W.B Hurlow Resto-Mod
I got my second built to spec W.B. Hurlow frameset in about 1975. I built it up all Campagnolo, raced and rode it til about 1995 when I succumbed to the siren song of titanium. The Hurlow hung in my basement until about 2008 when I made an outside of the box decision about the direction of a resto-mod. I wanted to get this bike back on the road but a restoration did not interest me. On the other hand, we’re talking about a W. B. Hurlow here. A dream bike to many people and it deserved more than just hanging in my basement. Hurlow was, arguably, the best of the hand builders in the United Kingdom from the 1950’s to the 70’s. I don’t enjoy searching for and buying vintage components on the internet, especially eBay. What I DO enjoy is a re-do, a resto-mod or a repli-mod using as many components that I have on hand that were originally on the bike while re-defining the way the bicycle will be used. I’m a pretty good painter and hand working is what I do best. Wrenching, I leave to Ron Glowczynski.
Plus, I have a nice Litespeed as my go to road bike, I ride mostly alone and there is hardly anyone in my area who would have any significant appreciation for a nice Hurlow restoration.

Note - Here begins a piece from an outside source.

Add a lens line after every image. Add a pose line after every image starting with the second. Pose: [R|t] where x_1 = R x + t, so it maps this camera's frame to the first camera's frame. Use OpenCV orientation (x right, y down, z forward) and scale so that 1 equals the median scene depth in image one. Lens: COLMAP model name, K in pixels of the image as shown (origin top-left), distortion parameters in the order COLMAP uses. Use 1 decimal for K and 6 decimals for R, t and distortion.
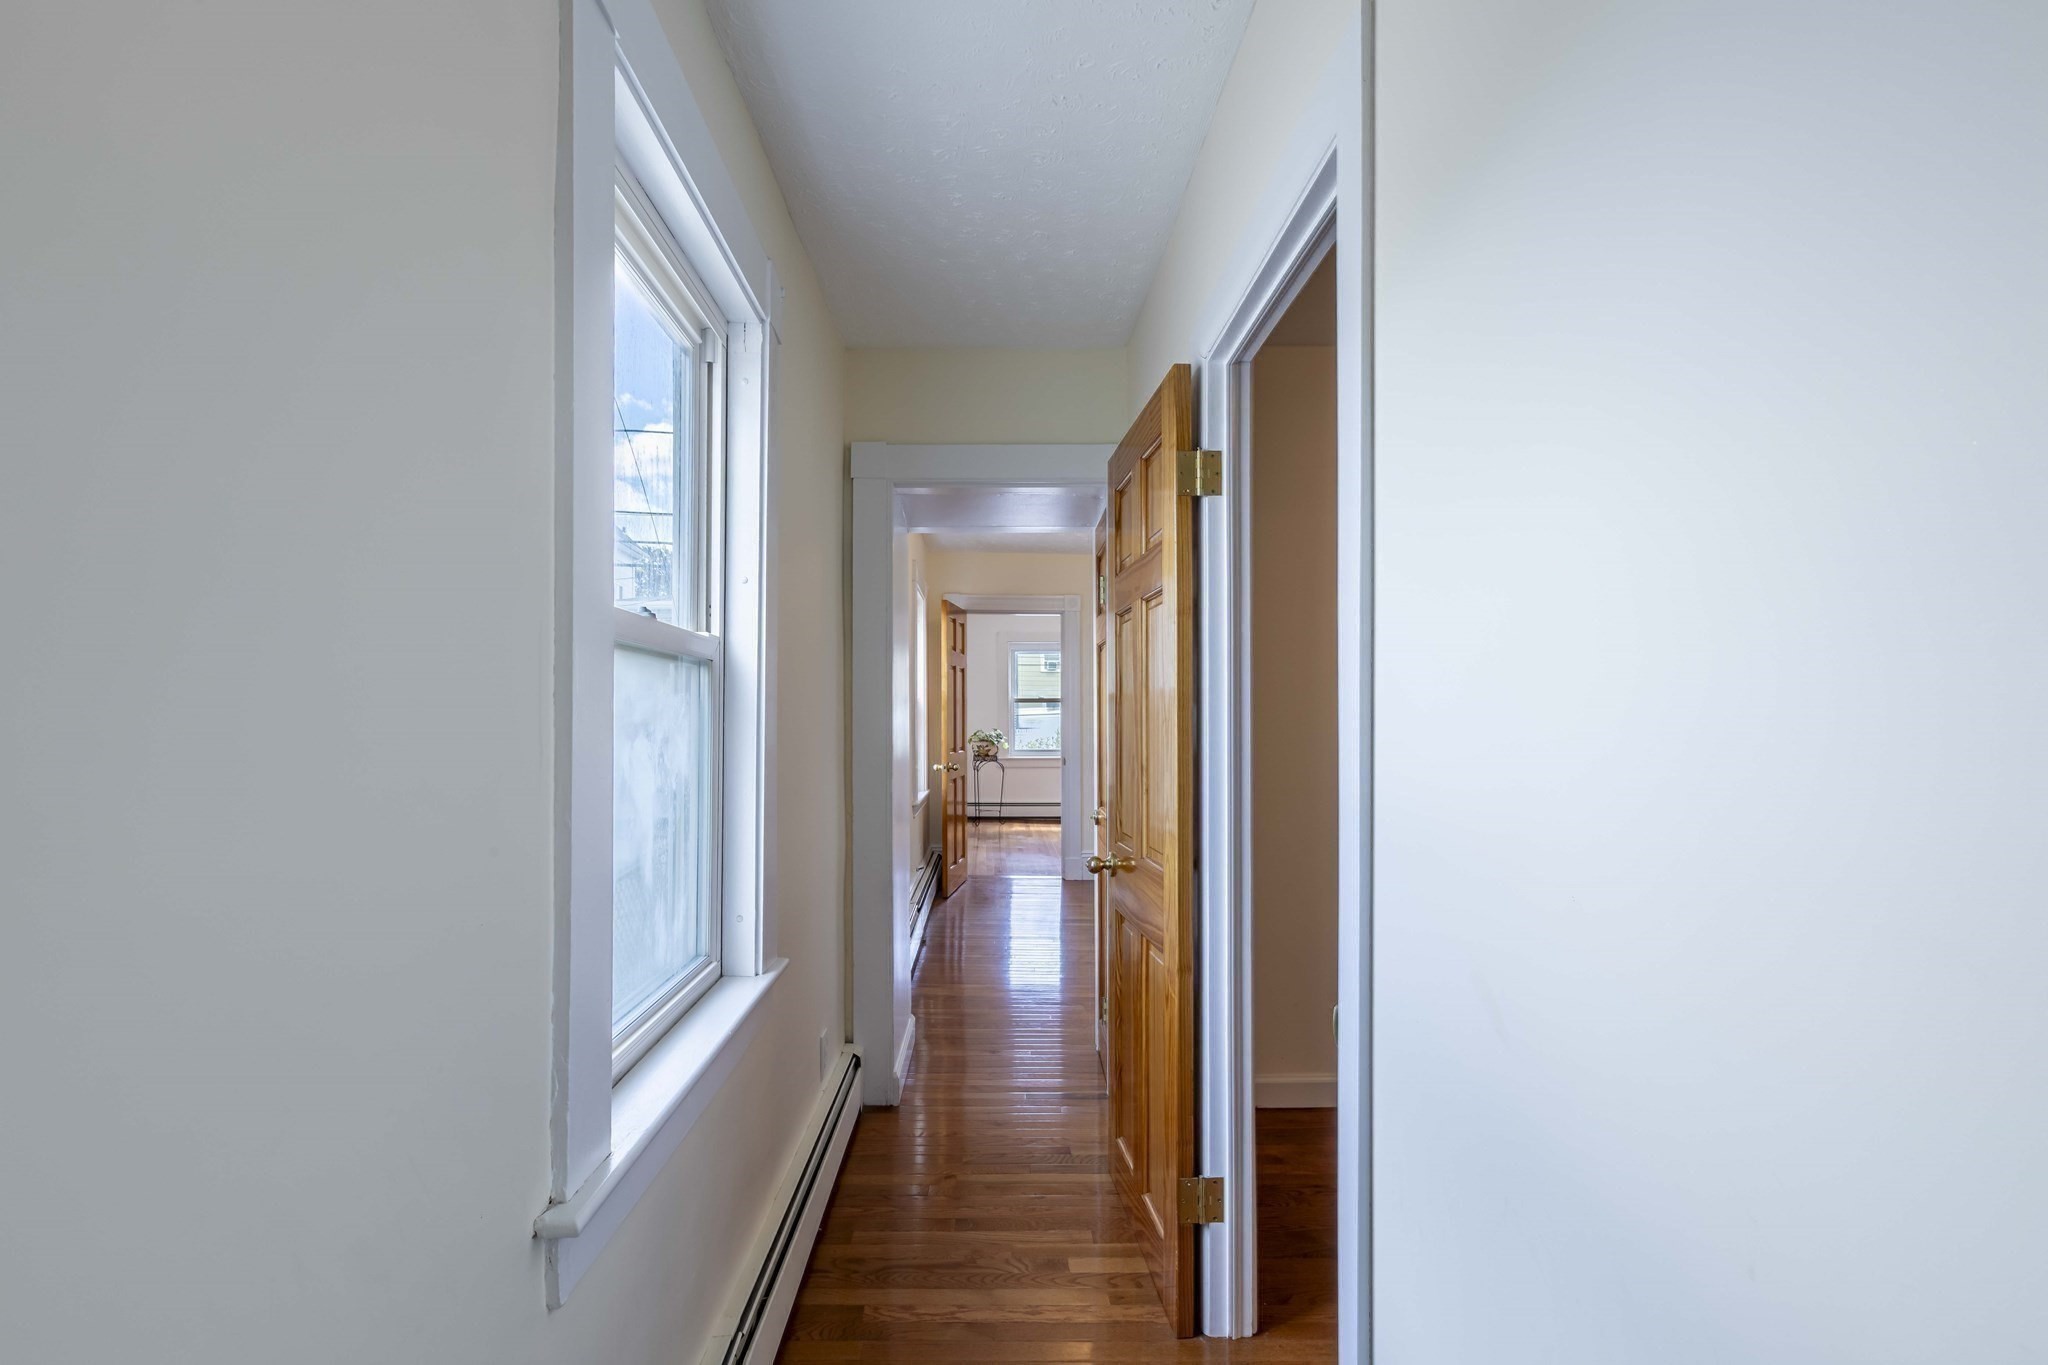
lens RADIAL K [[963.8, 0, 1021.3], [0, 963.8, 690.0], [0, 0, 1]] dist [0.001240, 0.000106]
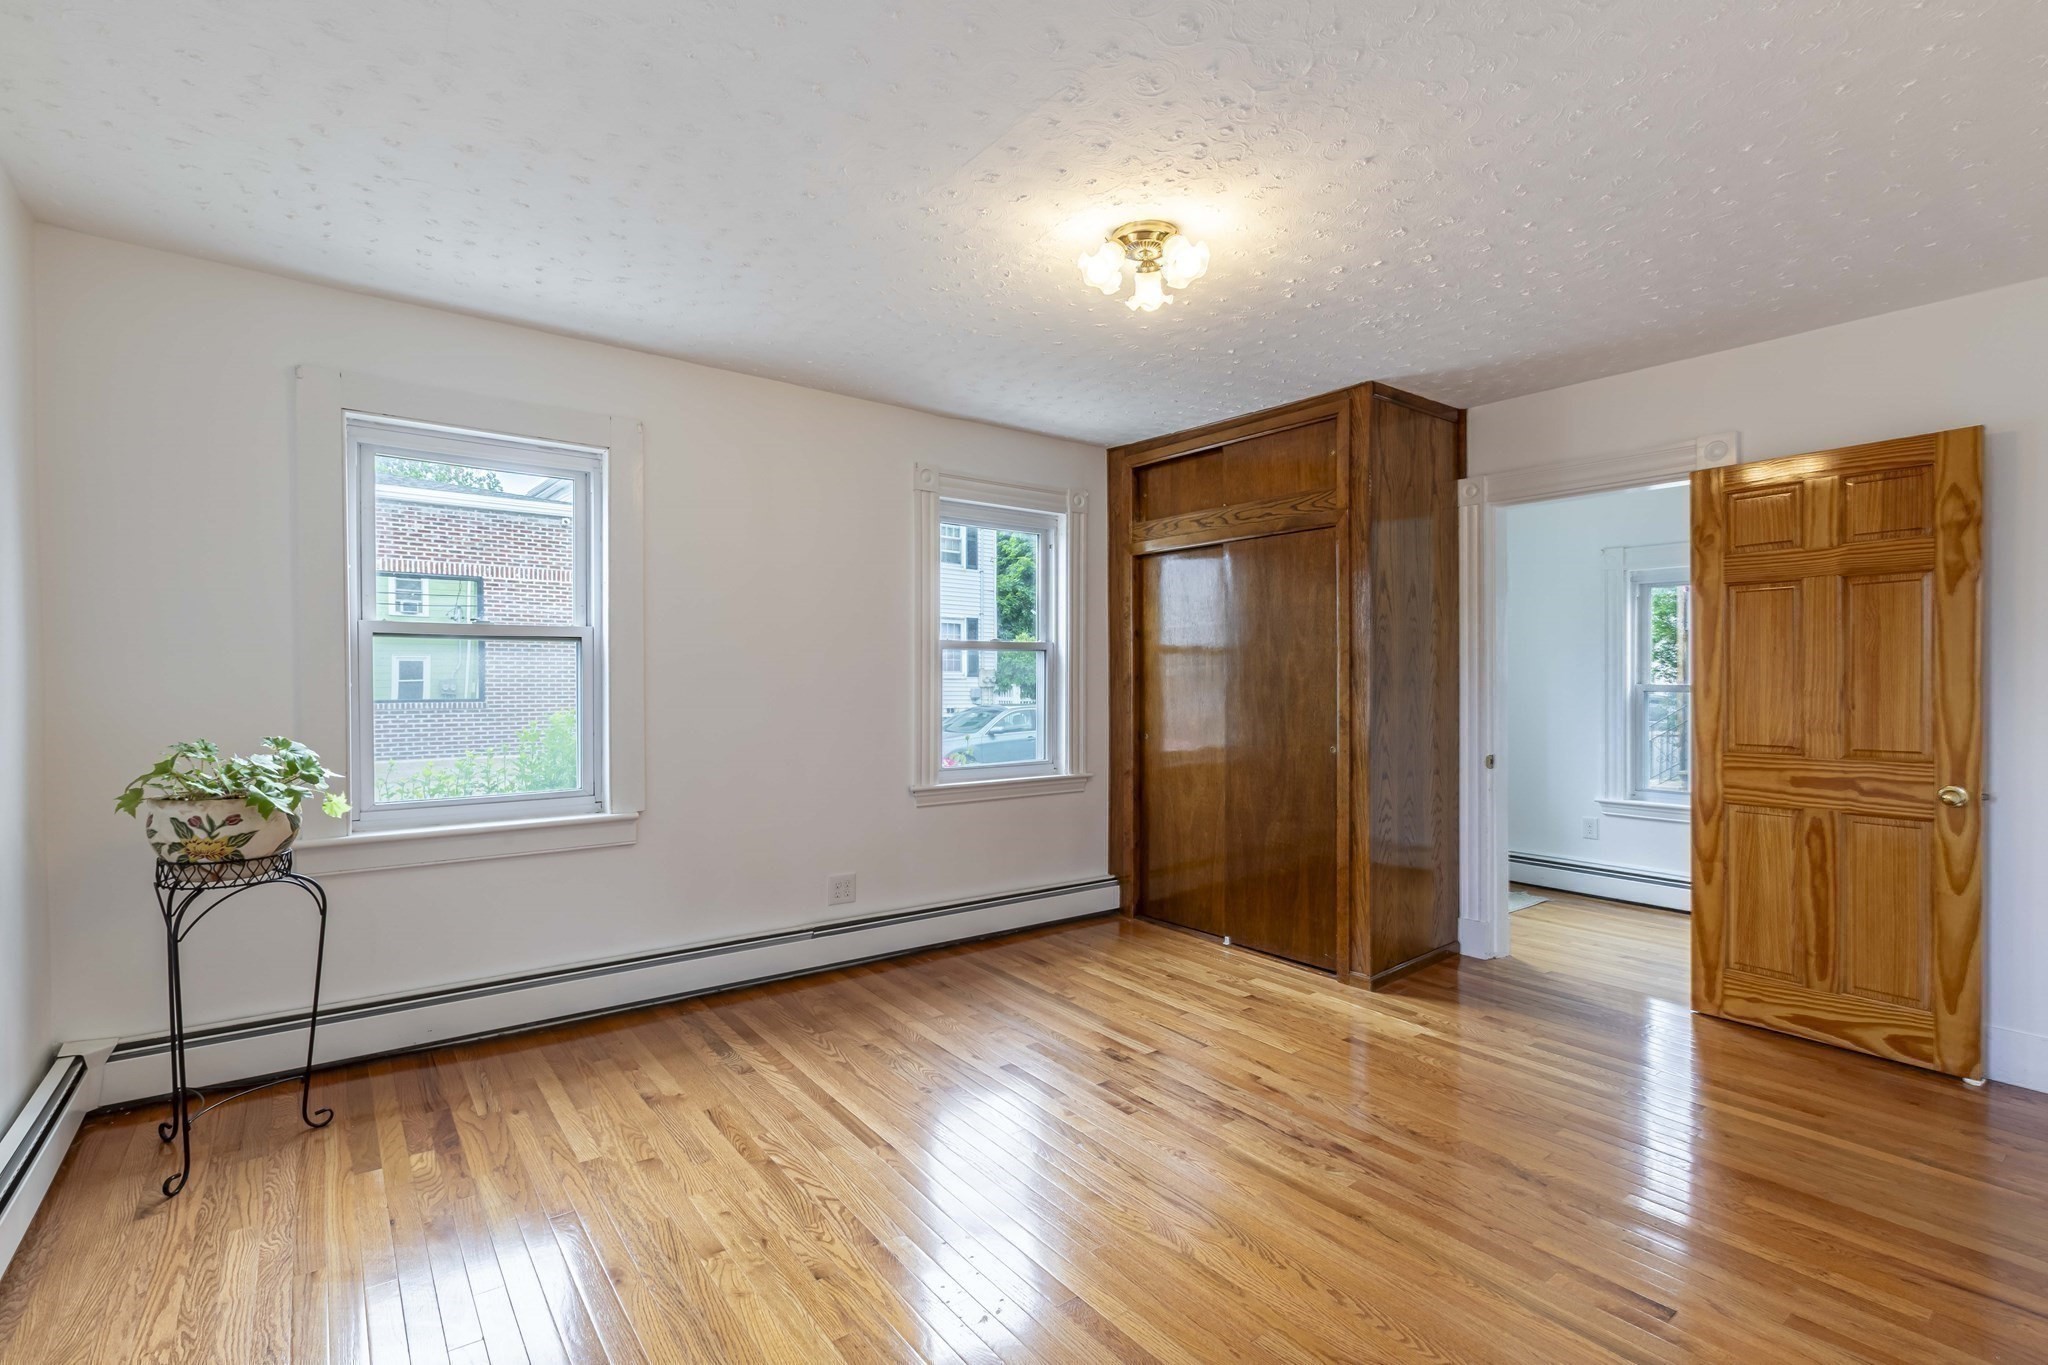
lens RADIAL K [[963.8, 0, 1025.3], [0, 963.8, 678.4], [0, 0, 1]] dist [0.001240, 0.000106]
pose [[0.806772, -0.000124, 0.590862, -0.019619], [-0.013491, 0.999735, 0.018630, 0.018708], [-0.590708, -0.023001, 0.806557, 0.707926]]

So I had no incentive to restore it to “wow” my peers.
This is where my college background in design and creativity and, more to the point, my ability to look at a design project and see a wide range of possibilities as opposed to being restrained by convention or boxed in by tradition.

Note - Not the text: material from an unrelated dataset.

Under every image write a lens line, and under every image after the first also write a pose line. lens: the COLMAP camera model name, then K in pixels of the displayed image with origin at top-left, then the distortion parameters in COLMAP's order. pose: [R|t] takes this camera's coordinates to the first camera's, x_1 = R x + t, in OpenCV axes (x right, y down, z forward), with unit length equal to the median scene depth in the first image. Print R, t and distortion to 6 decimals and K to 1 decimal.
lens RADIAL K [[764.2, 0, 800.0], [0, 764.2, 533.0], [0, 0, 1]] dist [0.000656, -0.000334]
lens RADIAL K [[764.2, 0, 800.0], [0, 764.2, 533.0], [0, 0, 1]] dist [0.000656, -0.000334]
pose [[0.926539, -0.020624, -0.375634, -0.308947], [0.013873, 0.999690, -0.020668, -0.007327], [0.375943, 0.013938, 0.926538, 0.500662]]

I have a lot of streets and paved bike paths locally that are appropriate for a single speed bike. Also, I like the simplicity of single speed cycling and the clean, simplicity of a single speed rebuild.
Designing and crafting the head tube badge was fun though I ruined one before getting one good enough to be a keeper. The two plates are duralumin from a derelict seat post I had lying around. I had to re-round them a little to make them fit the round of my Hurlow’s head tube but they bent pretty easily. I then I filed and sanded the edges and corners to “soften” them. The “H” is based on the font that I selected for the down tube decal. I lengthened and narrowed it a little to conform to the general shape of the head tube. I freehanded the “H” design on some more derelict seat tube duralumin then cut, filed and sanded until I felt safe with my design. Then came paint and polish. Figuring out EXACTLY where to drill the two attachment holes was a nervous time and I had to make sure the holes through the three plates of the badge mated up perfectly. They did. In retrospect I think I over designed the head tube badge. I probably should have stopped with the “H” instead of layering it twice underneath. Part of being a good designer is knowing when to stop. I didn’t stop soon enough here.
The brakes are old MAFAC Competition, renown for their stopping power but with poor from the factory quality finish. I dismantled them and worked on them for maybe ten hours with the files, sand paper and polish taking off the ragged looking finish and generally making them look a bit more organic. MAFAC brakes shine up really well after they have been extensively sanded. Six Eleven Bicycles in Roanoke, Virginia built the brake hanger.
The Campagnolo “chain guard” began life as an outer chain ring. I ground the teeth off with a bench grinder then finished it with files and sand paper. I also ground and sanded away all Campy identification from the crank arms. The orange paint is Rustoleum rattle can. Lots of paint followed by lots of rubbing compound, polishing compound then car wax.
The Cinelli bars were gone over with a Dremel engraver. I really like the grippy surface that the Dremel leaves, negating the need for bar tape. Had I the opportunity to do it over I am not sure that I would paint over the Dremel surface since the paint softens out much of the grip. A TTT stem was painted three times before I got it right.
An orange peel free rattle can paint job is, I think, impossible. But it is possible to drastically reduce the orange peel by applying a load of paint…far more than the manufacturer suggests… and painting a section at a time. I painted this frame in about twenty separate sections with the remaining nineteen taped over as I painted each one. This was very time consuming as I had to allow each section to dry for about a week before I painted the next section. After the entire frame was painted I went over it with rubbing compounded and polish compounded then put on two coats of car wax. Much of the surface is glass-like though there is some orange peel.
Gus Salmon made the beautiful water slide down tube and seat tube decals.
Is Bill Hurlow rolling in his grave? Probably.
Dale Brown’s fine web site. Dale owns a beautiful W.B.H that dates from the late 60’s and was built to spec for my college friend Sam Cotten. The bike is Candy Apple Red now but was originally blue.